640x480 TFT project (READ)

Alright, well, I am by no means knowledgeable in how this is done, so I’m going to try to lay out the plans w/o assumptions or other caveats. I’ll explain the situation to show the drive behind WHY I want to do this.

For the greater 99.99% of everything I work on and attempt to do with microcontrolling, programming, and other ventures, my father sees it as “the things the college son wastes his time doing”. Today we were standing in the garage and he pulls out an old Ceiva 2 photo viewer and tells me it would be neat to see some life be brought out of it to allow it to display photos.

For those of you who don’t know, a Ceiva photo viewer requires a network connection and photos must be network-uploaded to a subscription service to be ‘streamed’ to the viewer. There are no direct onboard ports for viewing things directly from a file source.

Now, I’ve done my fair bit of homework on this over the past couple hours, but again, I am by no means knowledgeable in LCD coding or controlling. Y’all will have to help me from here. For me, this isn’t a simple matter of building a driver. This isn’t the rodeo I’d be going to if I could - I wouldn’t be doing this otherwise, but for me this serves as a method of connecting my interests with my father, of finally showing him that what I do can matter on a level that he’ll realize.
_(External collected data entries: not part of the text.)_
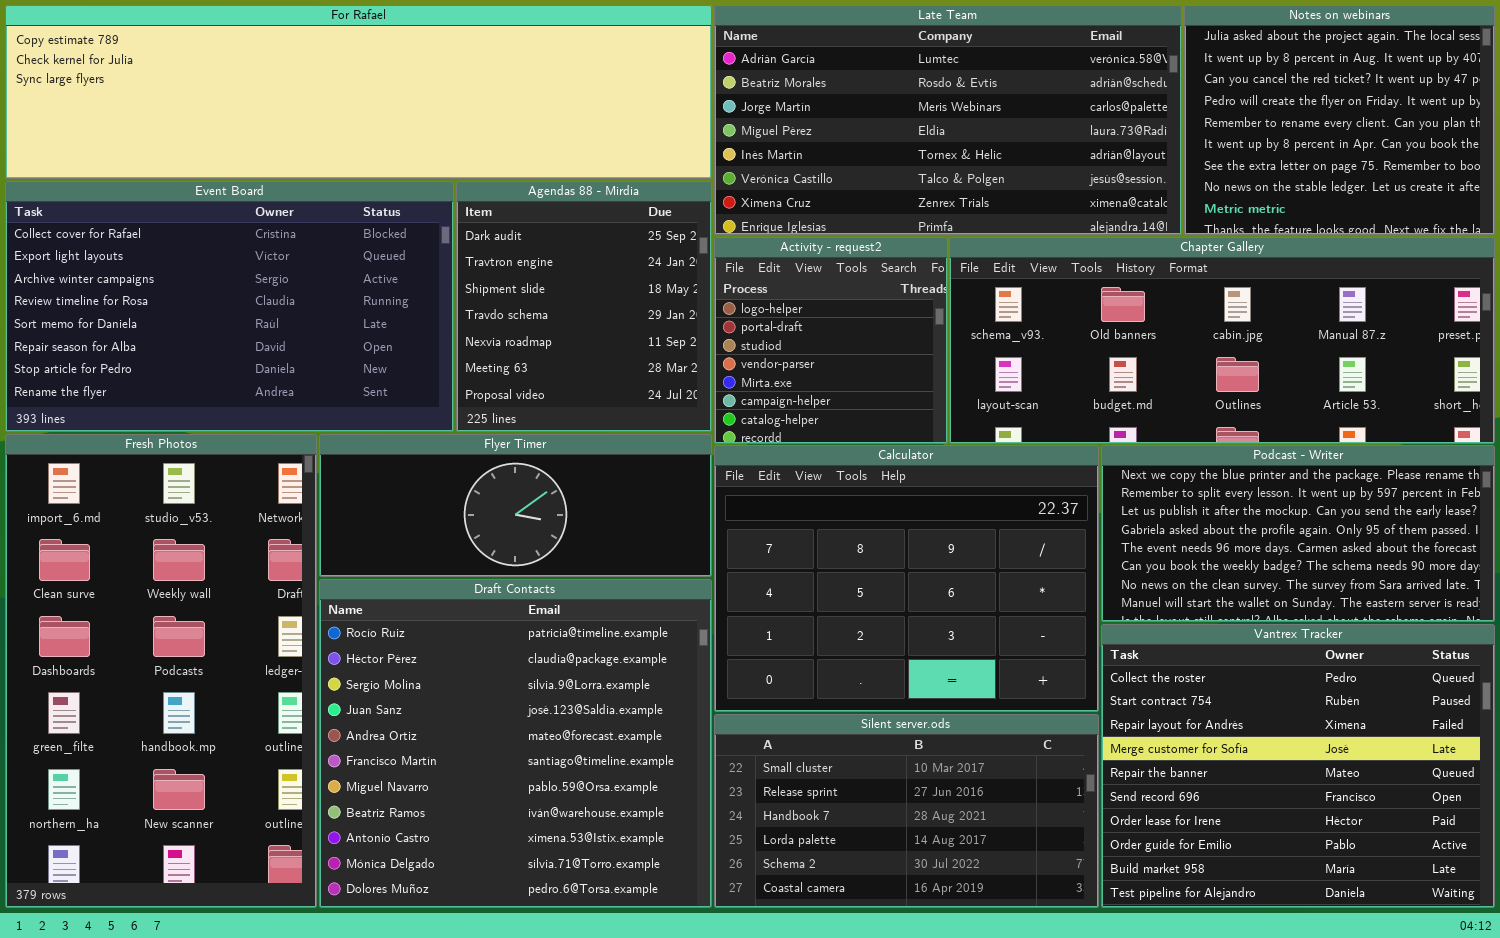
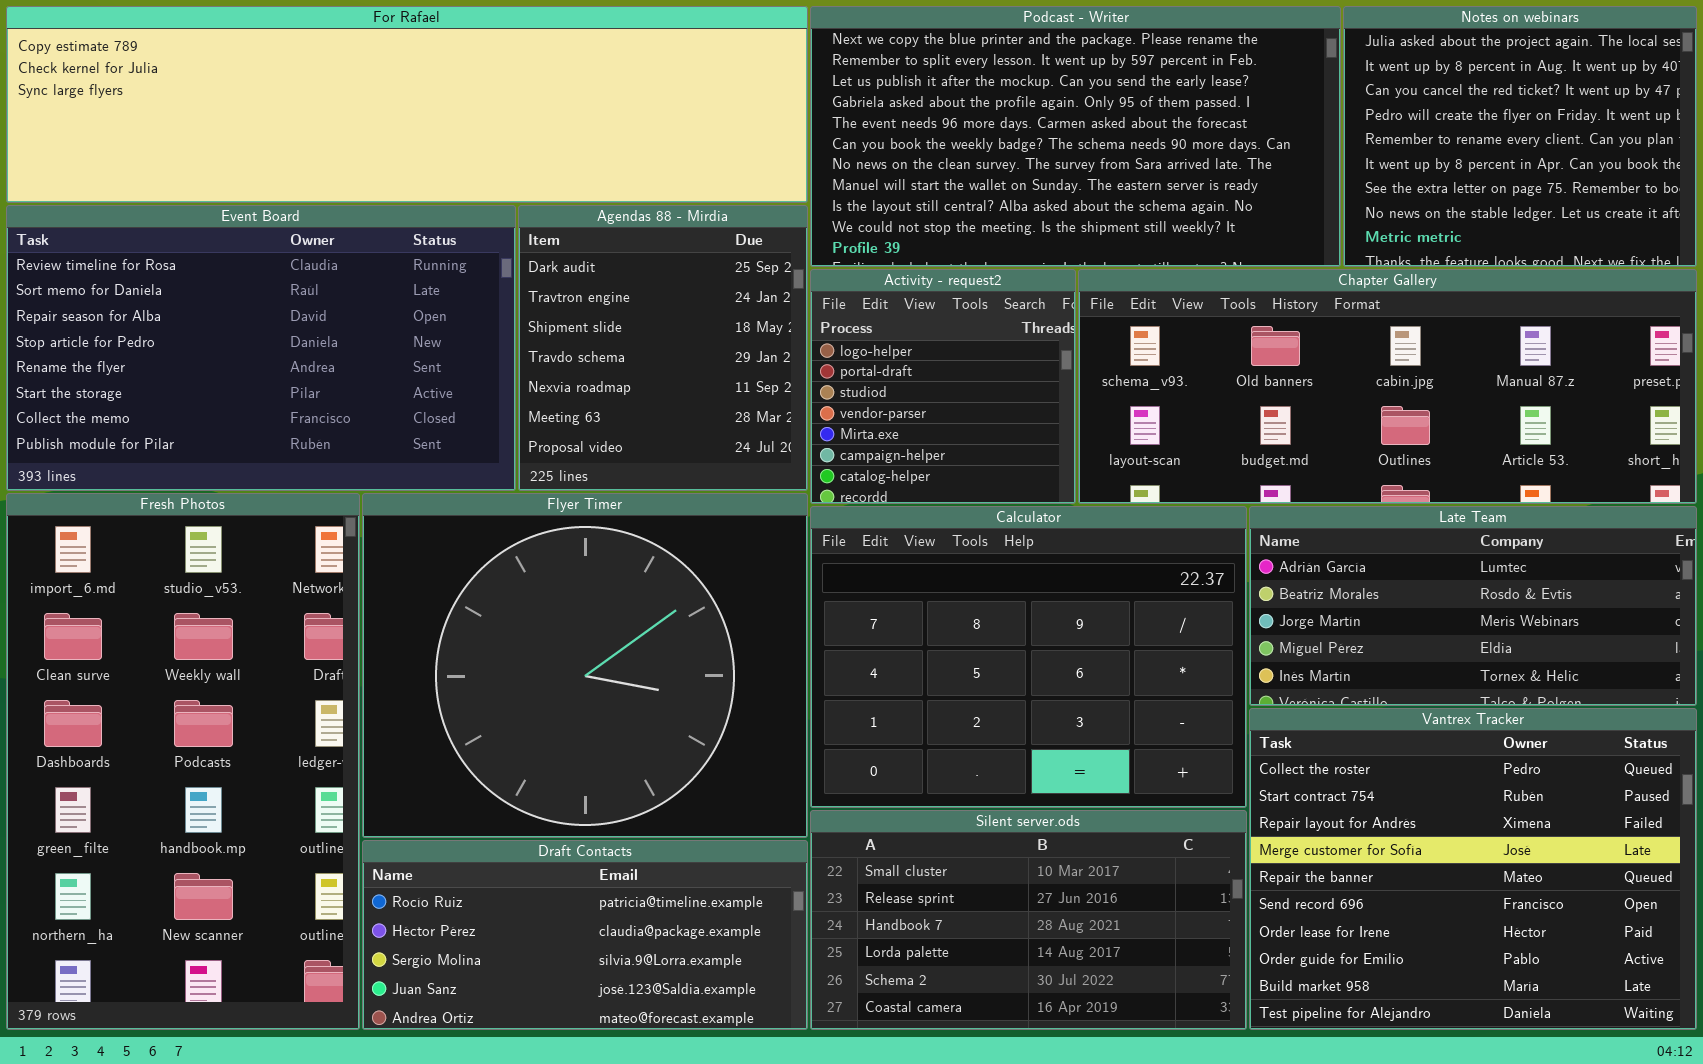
Late Team: [714,5,1182,235] -> [1249,506,1697,706], moved, resized
Event Board: [5,181,454,432] -> [6,205,516,491], scrolled down 3 rows
Flyer Timer: [319,434,712,577] -> [362,493,808,838], resized
Podcast - Writer: [1101,445,1495,622] -> [810,6,1341,267], moved, resized
Draft Contacts: [319,579,712,908] -> [362,840,808,1030], resized

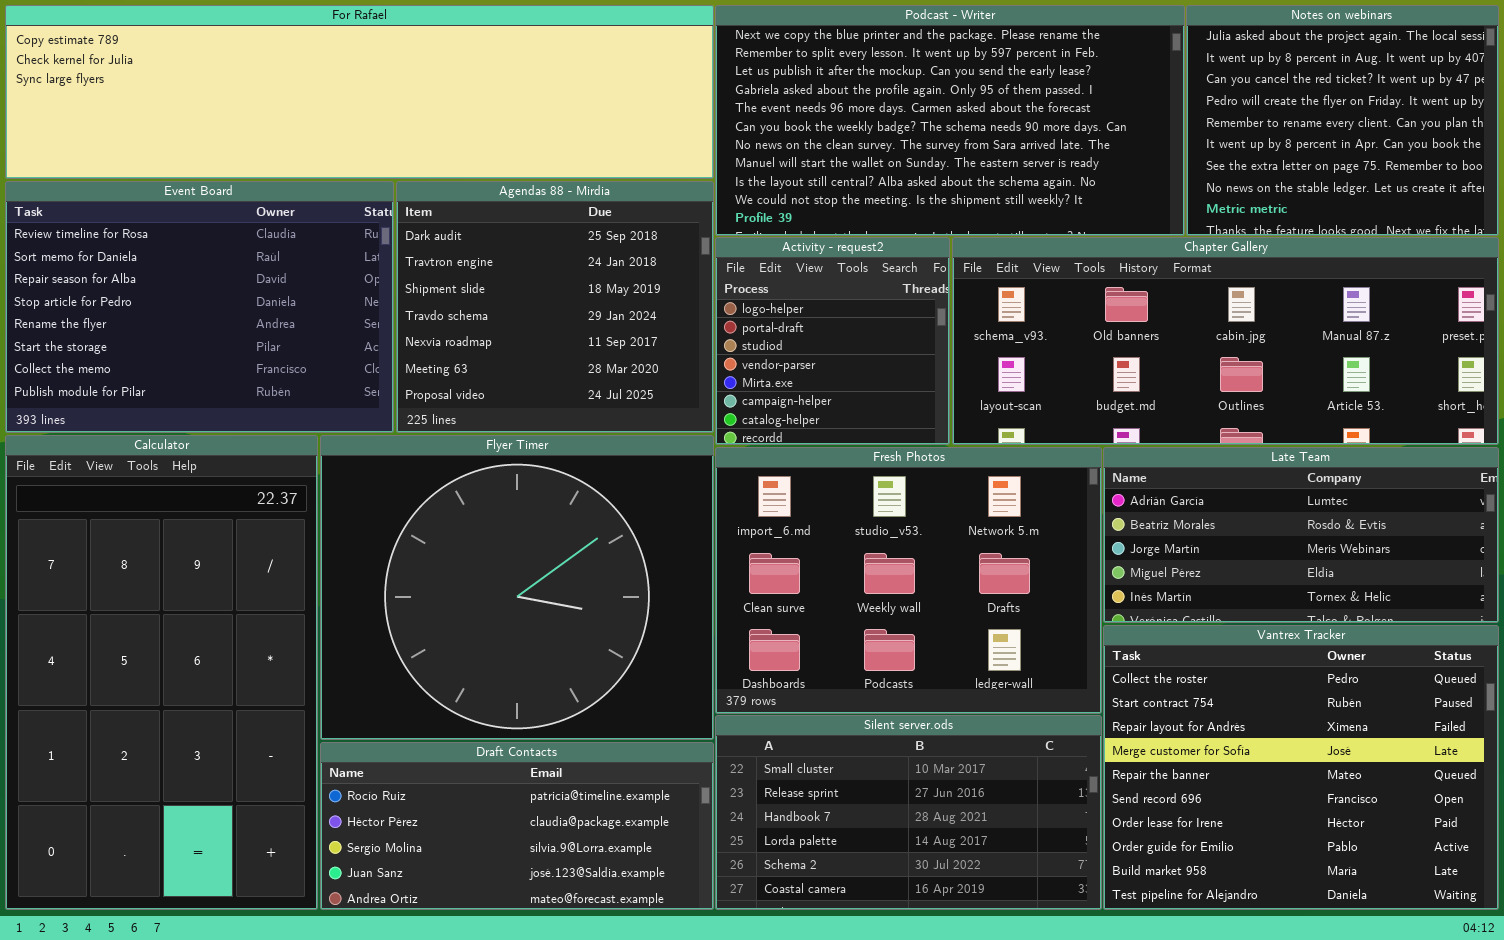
Event Board: [6,205,516,491] -> [5,181,394,433], resized
Agendas 88 - Mirdia: [518,205,808,491] -> [396,181,714,433], resized
Fresh Photos: [6,493,360,1030] -> [715,447,1102,714], moved, resized
Calculator: [810,506,1247,808] -> [5,435,318,910], moved, resized

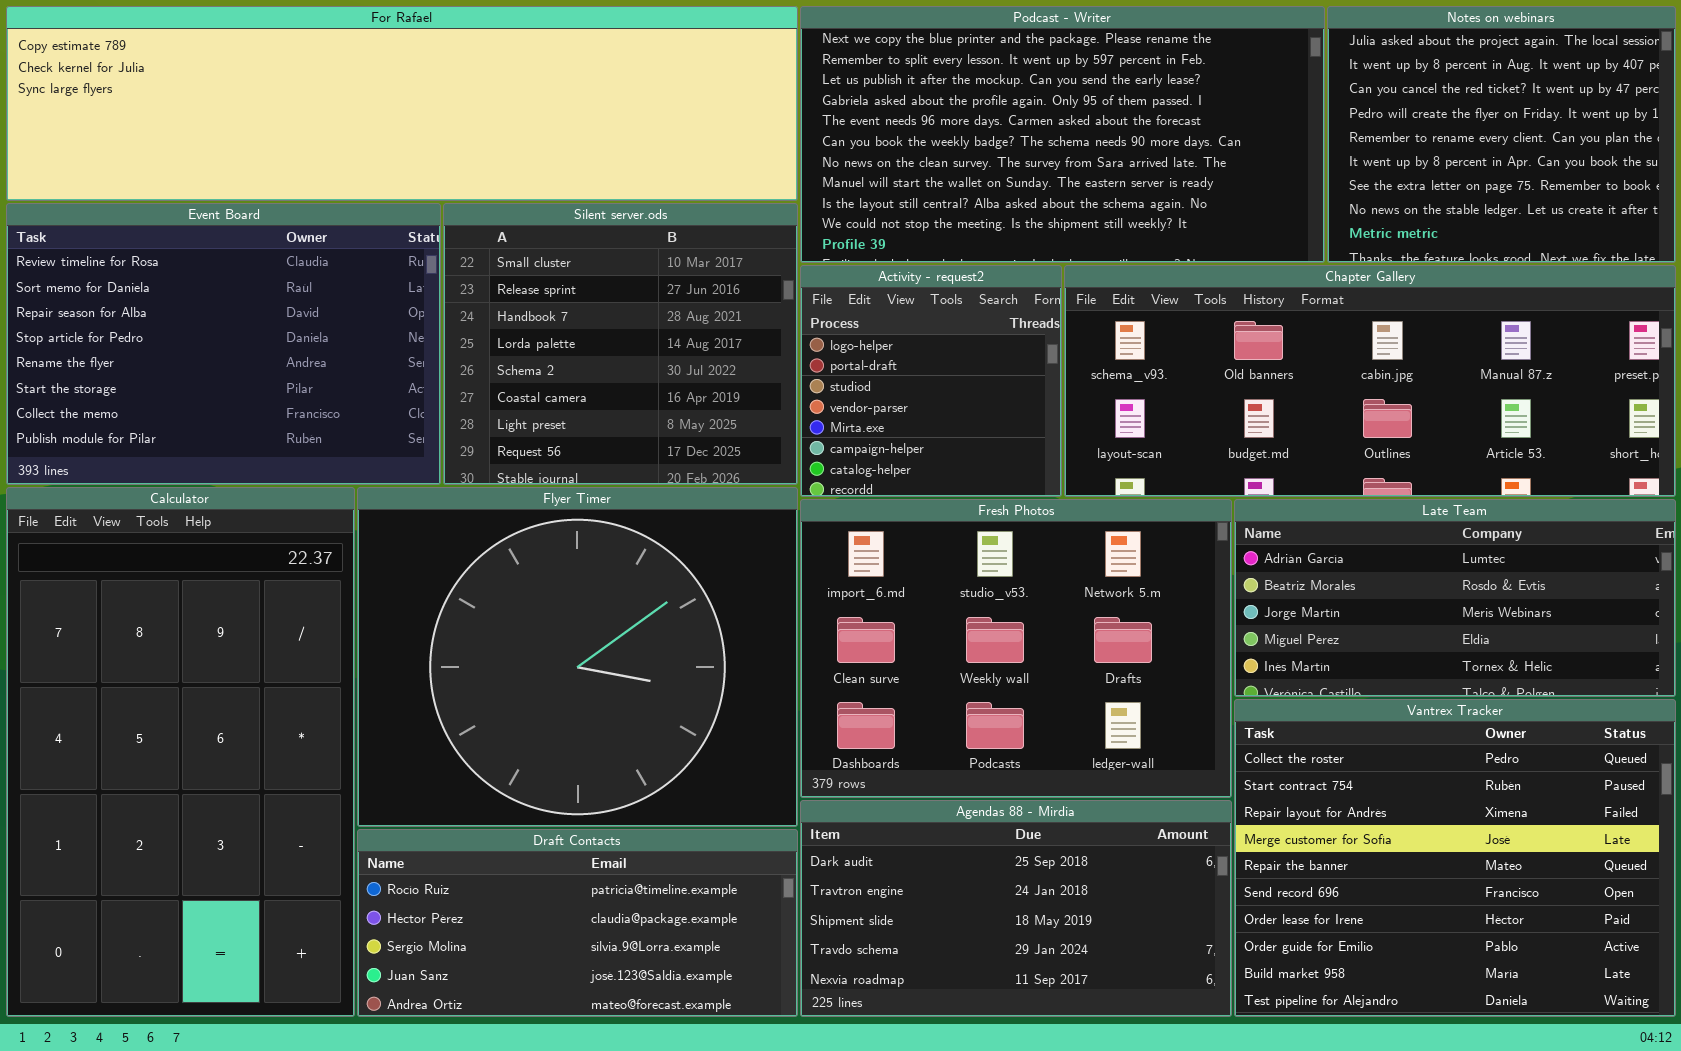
Agendas 88 - Mirdia: [396,181,714,433] -> [800,800,1232,1017], moved, resized
Silent server.ods: [715,715,1102,910] -> [443,203,798,485], moved, resized

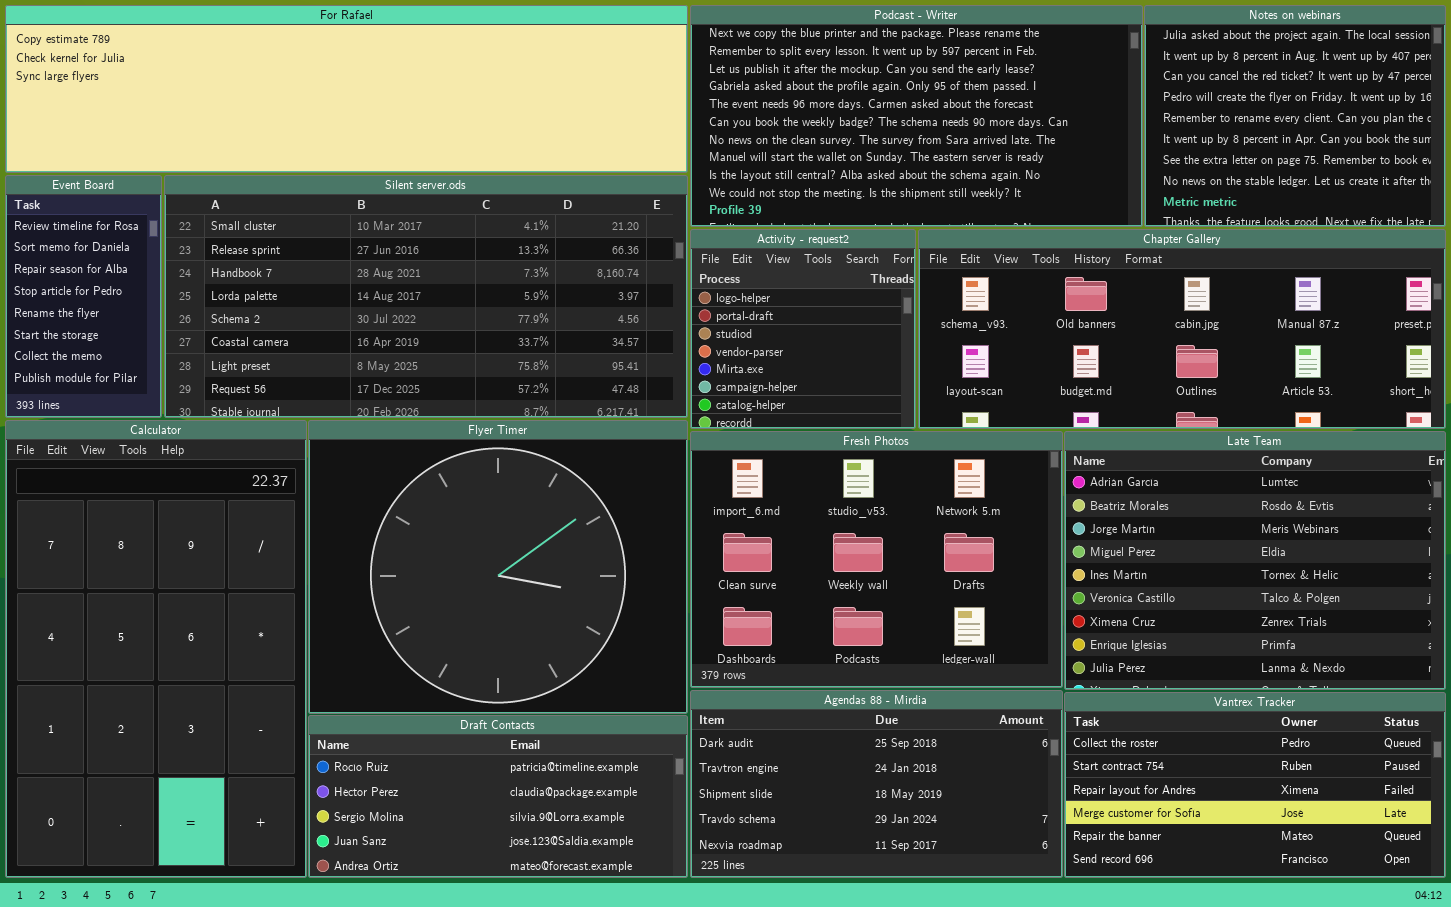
Event Board: [6,203,441,485] -> [5,175,162,418], resized
Silent server.ods: [443,203,798,485] -> [164,175,688,418], resized
Late Team: [1234,499,1676,697] -> [1064,431,1446,690], resized
Vantrex Tracker: [1234,699,1676,1017] -> [1064,692,1446,878], resized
I know, cry me a river, huh? [/inspiration]

Okay, so here’s what I’ve gathered about this LCD. It’s a resistive touchscreen, although it’ll be enough of an engineering feat to get to drive it, much less have it output commands to be controlled. It is a Hitachi SX21V001-Z4A screen, datasheet here. Finding a datasheet was almost more than I expected from this. The information on the screen itself is sparse, although through looking at the mechanical specs one can infer that it is a TFT. I can’t find any information about driver mechanics or what driver was used.

There isn’t a schematic for the photo viewer it came out of, so looking at it from that perspective is out-of-the-question. What I can gather about the driver, however, is that it is powered by a Sharp LH7A400-N0B SoC. I’m not that knowledgeable about SoCs other than the ones used in single-board comps & devices, but judging from the fact that it is mounted less than an inch from the ribbon cable is a fair guess that it is the driver logic controller.

The photo viewer had the capacity for storing 30 photos off-network, so it could still be used in-interim between connections. There are three other (major) SMT modules on the driver board, two of which I am presuming are flash banks as they seem to be identical “dual-inline” (to be exact, SOIC) chipsets.

Now, from what I’ve gathered so far, the main issue is that the Arduino a) lacks a suitable buffer size, and b) cannot operate at frequencies quick enough to handle input-to-output processing within the time reference of a frame.

The requirements for this project of mine are different from other projects: simply make it work. It only has to be still frames. It doesn’t have to be fast - I don’t care if it takes an hour to generate an image. If it works it will mean the world to me.

Here’s my idea for how to go about this:

  • Use atmega2560 (4 serial connections)
  • SD interface (explained below)
  • serial0 for PC-to-Arduino commanding
  • serial1 for UD0-7 communications
  • serial2 for LD0-7 communications
  • serial3 for latchup/readiness commands (FLM, CL1-2, DISP*OFF)

Since the idea of the frame buffer comes into question, here’s an idea I came up with to solve that:

If we assume that the calculations from this thread are accurate, we’d need 38.4kb of RAM onboard to handle it. The atmega2560 has 8kb of RAM. Suppose we break an image on the PC interface down into 10 different data registers - 5 upper (UD commands) and 5 lower (LD commands). This would mean each data register would only read in around 3.8kb. This could be sent to the serial line, and as it is transferred, pumped to flash.

Once all 10 registers are in flash, prime it with code at serial3 that forces execution of the main body - taking each register, transmitting it to the appropriate lines, loading the next, so on, so forth - essentially demuxing the image registers to the screen at >1.2kHz. In a nutshell, it would break the image into 10 (or possibly more) pieces and flash them onto the screen in their respective positions. With a clocking speed at 16MHz and a refresh rate at 120Hz typical, that would allow a lot of headroom with command operation.

Is this feasible? Again, I’m not very knowledgeable in this, but I’m definitely not taking this approach to make my life difficult.

This looks like a very typical parallel display interface. I'm afraid it's completely impossible to drive with an Arduino alone.

You need to supply a continuous dot-clock (CL2) with a minimum of a 15ns period (66Mhz). You also need to a supply timing pulses for the vertical and horizontal blanking areas (CL1). At each tick of the 66Mhz dot clock when it's not in either the vertical or horizontal blanking areas (a.k.a porches) you need to provide a complete pixel on the data lines. You cannot pause or stop the dot-clock. The display has no "memory". You must supply data at every clock tick. In short, you need a frame buffer and a fast processor, preferably with DMA and some fast timers.